In traditional approaches, system prompts are designed by humans and remain fixed. MoS allows LLMs to generate task-specific system prompts for themselves, achieving dynamic adaptation to different problem types.

2. Single-Round Achieves Multi-Round Depth

MoS enables standard LLMs to simulate the depth and nuance typically associated with multi-round reflective interactions of an LLM-Agent, but within a single response cycle, making it more efficient.

3. SFT Data Construction

During instruction fine-tuning, GPT-4 is used to generate training data in MoS format:

Input: Question + Meta System Prompt
Output: Strategy selection + Final answer

This allows the fine-tuned model to internalize meta-thinking capability.

Experimental Validation

Ablation Study: Effect of Meta System Prompt

SFT Data	Inference System Prompt	FreeformQA Performance
GPT4 answer (no strategy)	Normal	42.42%
GPT4-MT-HideStrategy	Normal	42.19%
GPT4-MT-HideStrategy	Meta Think + parse strategy	37.59%
GPT4-MT-keepStrategy	Meta Think + parse strategy	48.98%

Key findings:

Training with strategy retention (keepStrategy) + Meta Think at inference = best performance
Using Meta Think only at inference without strategy in training data actually degrades performance

Ablation Study: Effect of Number of Strategies

Number of Strategies	FreeformQA Performance
0 (no strategy)	42.42%
1	45.90%
2	45.70%
3	45.32%
4	43.41%
5	46.01%
6 (all)	48.98%

Key findings:

More strategy choices generally lead to better performance
Strategy diversity allows the model to select optimal methods for different problem types

Main Results

On InfiCoder-Eval (Freeform Code QA) benchmark:

Model	Parameters	Score
GPT-3.5 (ChatGPT)	-	47.0
GPT-4 (0613)	-	64.0
Code Llama - Instruct	13B	38.7
StarCoder Prompted	15.5B	40.8
InfiCoder-1 (MoSE)	13B	51.3

InfiCoder-1 using the MoSE method surpasses GPT-3.5 with only 13B parameters and significantly outperforms open-source models of similar size.

Practical Implications

1. Prompt Engineering Level

When using LLMs, you can directly apply the MoS concept:

PYTHON
meta_prompt="""
Before answering, think about the best strategy for this problem:

-Is it a step-by-step reasoning problem?
-Do I need to recall and filter information?
-Should I generate, examine, and regenerate?

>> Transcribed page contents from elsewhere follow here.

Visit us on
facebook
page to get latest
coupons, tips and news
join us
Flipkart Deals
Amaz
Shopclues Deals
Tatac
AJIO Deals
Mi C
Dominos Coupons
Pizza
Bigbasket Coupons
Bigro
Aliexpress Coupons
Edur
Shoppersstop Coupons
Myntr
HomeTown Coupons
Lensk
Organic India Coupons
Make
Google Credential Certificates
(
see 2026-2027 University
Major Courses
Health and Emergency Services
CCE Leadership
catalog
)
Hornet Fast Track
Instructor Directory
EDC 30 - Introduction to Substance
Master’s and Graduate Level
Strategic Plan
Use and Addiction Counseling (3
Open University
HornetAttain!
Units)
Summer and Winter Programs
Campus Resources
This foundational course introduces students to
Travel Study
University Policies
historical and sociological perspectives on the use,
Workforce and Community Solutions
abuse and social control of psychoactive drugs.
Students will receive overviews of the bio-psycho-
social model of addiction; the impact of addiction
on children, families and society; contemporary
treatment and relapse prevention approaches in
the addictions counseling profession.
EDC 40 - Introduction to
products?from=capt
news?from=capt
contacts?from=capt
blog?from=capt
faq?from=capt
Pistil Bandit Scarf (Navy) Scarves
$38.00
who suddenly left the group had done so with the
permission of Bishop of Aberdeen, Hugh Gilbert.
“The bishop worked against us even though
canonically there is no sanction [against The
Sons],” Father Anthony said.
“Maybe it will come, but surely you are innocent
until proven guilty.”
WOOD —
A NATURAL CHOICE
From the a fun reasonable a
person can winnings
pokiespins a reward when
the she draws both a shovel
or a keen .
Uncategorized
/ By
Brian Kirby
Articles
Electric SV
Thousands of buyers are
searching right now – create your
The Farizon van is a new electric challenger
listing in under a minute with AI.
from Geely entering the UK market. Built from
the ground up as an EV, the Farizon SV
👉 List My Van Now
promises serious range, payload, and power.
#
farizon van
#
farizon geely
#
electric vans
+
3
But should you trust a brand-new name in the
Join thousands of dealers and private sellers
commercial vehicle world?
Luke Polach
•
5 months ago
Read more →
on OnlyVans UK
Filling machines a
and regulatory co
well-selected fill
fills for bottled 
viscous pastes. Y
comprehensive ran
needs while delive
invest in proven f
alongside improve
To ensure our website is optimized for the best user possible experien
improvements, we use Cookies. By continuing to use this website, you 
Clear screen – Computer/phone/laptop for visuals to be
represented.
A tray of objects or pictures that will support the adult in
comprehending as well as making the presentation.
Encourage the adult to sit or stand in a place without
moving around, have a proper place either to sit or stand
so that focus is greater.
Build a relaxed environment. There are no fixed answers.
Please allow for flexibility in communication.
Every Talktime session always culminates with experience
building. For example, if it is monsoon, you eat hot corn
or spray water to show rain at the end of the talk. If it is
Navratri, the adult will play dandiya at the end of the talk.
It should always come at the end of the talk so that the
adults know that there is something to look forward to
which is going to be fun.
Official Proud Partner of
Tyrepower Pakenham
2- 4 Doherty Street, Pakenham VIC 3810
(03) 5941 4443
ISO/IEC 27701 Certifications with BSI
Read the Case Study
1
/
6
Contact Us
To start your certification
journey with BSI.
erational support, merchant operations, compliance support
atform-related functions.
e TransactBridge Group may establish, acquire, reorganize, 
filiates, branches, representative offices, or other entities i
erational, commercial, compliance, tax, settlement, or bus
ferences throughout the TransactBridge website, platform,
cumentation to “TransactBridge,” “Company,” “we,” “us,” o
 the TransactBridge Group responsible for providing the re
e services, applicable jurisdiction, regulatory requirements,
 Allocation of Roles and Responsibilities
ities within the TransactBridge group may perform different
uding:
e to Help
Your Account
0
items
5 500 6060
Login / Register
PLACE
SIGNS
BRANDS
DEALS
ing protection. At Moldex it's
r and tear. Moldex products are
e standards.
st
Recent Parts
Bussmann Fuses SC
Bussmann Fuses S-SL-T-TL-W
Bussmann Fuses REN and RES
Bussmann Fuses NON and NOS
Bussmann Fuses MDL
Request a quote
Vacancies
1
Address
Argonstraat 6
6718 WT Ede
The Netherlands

First output your strategy, then solve the problem following that strategy.

"""

2. Model Training Level

When constructing SFT data:

Have a strong model (e.g., GPT-4) generate strategy + answer for each question
Retain the strategy selection process as part of the training data
Use Meta System Prompt at inference as well

3. Agent Design Level

The MoS concept can be extended to Agent systems:

Introduce meta-strategy selection during task planning phase
Dynamically select execution strategies based on task type
Allow Agents to combine or create new problem-solving methods

Summary

The core contribution of Mixture of Strategies is formalizing and injecting human meta-cognitive ability into LLMs:

Meta-thinking first: Let LLMs think about “how to solve” before solving problems
Strategy adaptation: Dynamically select optimal strategies based on problem type
Single-round deep reasoning: Achieve multi-round reflection effects within a single response
Trainability: Internalize meta-thinking capability through SFT

This approach not only improves Code LLM performance on Freeform QA tasks, but more importantly provides a general framework for teaching LLMs to “think about how to think”.

This article summarizes the Mixture of Strategies component from an internal project called MoSE (Mixture of Strategies and Experts), developed in late 2023.